Notes sur le jour où je suis devenue une vieille personne

Dans ce texte qui relève à la fois de l’expression subjective personnelle et des considérations stratégiques, Alisa del Re, figure de l’opéraïsme et du féminisme italien, s’interroge sur la construction de la vulnérabilité des personnes âgées durant l’épidémie de Covid-19 et ses conséquences. Ce faisant, elle rappelle la nécessité de replacer la question des corps et de la reproduction sociale au centre de la réflexion politique, et plaide pour une réorganisation sociale qui permette à chacun·e, sans considération pour sa classe d’âge, de bénéficier d’une santé et d’une vie décentes.
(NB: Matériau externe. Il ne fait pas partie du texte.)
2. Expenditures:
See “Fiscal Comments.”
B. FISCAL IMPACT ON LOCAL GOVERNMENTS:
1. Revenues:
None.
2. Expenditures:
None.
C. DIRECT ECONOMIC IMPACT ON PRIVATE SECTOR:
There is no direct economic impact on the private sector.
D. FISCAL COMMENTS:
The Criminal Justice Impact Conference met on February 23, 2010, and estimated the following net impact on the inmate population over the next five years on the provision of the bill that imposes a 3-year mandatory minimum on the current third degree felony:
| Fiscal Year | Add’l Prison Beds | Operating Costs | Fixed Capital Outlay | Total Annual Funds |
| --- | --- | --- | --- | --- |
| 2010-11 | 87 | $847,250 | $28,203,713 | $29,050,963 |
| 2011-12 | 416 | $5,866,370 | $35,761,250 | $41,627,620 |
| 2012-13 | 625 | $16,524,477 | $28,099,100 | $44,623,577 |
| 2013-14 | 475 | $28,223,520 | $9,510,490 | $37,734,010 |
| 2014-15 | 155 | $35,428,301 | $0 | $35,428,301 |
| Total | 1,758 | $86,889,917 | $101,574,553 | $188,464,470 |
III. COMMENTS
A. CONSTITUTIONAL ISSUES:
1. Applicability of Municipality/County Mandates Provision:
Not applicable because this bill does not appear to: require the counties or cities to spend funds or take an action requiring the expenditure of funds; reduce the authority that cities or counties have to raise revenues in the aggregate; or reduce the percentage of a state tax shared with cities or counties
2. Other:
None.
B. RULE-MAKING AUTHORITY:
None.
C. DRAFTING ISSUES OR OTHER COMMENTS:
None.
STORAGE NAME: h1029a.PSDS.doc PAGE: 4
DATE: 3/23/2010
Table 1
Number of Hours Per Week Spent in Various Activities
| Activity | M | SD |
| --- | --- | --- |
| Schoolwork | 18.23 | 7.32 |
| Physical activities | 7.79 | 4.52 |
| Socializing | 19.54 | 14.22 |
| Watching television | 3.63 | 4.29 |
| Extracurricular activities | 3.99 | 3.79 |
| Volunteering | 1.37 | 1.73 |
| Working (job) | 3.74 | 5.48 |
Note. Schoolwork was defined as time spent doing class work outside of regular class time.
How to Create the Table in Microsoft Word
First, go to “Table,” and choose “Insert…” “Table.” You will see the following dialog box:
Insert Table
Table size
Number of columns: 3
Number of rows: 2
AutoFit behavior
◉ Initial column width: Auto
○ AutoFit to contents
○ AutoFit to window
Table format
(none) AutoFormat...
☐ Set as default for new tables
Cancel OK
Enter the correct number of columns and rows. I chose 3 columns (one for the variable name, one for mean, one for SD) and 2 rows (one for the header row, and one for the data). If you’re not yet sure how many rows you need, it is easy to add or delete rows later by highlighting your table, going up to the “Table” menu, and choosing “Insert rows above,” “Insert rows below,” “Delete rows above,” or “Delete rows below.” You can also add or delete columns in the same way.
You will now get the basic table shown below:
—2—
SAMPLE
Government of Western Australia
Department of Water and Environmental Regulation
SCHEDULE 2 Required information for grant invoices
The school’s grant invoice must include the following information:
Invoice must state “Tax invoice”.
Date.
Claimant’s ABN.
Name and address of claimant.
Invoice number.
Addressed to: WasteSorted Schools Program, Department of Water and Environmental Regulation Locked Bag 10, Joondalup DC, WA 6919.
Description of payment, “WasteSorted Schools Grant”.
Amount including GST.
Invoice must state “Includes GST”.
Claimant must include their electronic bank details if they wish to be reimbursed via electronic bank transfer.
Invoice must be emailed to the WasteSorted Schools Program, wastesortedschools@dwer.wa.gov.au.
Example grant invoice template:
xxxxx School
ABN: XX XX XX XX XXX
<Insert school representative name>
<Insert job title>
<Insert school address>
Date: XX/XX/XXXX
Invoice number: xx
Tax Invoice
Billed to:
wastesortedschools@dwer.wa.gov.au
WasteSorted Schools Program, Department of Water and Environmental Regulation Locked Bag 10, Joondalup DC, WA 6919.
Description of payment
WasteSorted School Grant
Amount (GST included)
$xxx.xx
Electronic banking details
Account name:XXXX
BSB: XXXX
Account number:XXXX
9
Jusqu’au 21 février 2020, j’étais « différemment jeune », je pouvais planifier l’avenir, voyager, prendre soin de mon apparence, je nageais régulièrement en été et en hiver, je dansais le tango argentin. Avant la pandémie, en fait, le refrain qui m’entourait et qui circulait tous les jours était que j’avais adopté le « jeunisme » comme mode de vie : il fallait être en bonne condition physique (« mais comme t’es beau/belle », « tu ne fais pas ton âge », « mais comme t’es en forme », me disait-on souvent, au point que j’avais fini par y croire) ; la publicité déferlait avec des crèmes pour « peaux matures » contre les rides, elle proposait du « fitness à go go », elle prônait la nécessité d’un état de forme quasi-parfaite à tous les âges ; il fallait marcher très longtemps (les fameux 10. 000 pas !) pour se sentir bien. Il fallait être en bonne santé pour ne pas peser sur ses enfants, pour vivre l’âge « mûr » à la légère et de manière satisfaisante.

Et soudain, du jour au lendemain, je me suis retrouvée dans une zone d’ombre : je suis devenue une vieille femme « à risque ». Je ne peux pas quitter la maison car si je sors, je cours le risque d’être infectée et donc de mourir. Dans les émissions de télé, dans les émissions de radio, il y a toujours un expert virologiste qui explique que c’est moi (et celles et ceux qui me ressemblent) la cible principale du virus sous sa forme mortelle. Le monde a soudainement rétréci sans que rien ne change en apparence – ou au moins physiquement.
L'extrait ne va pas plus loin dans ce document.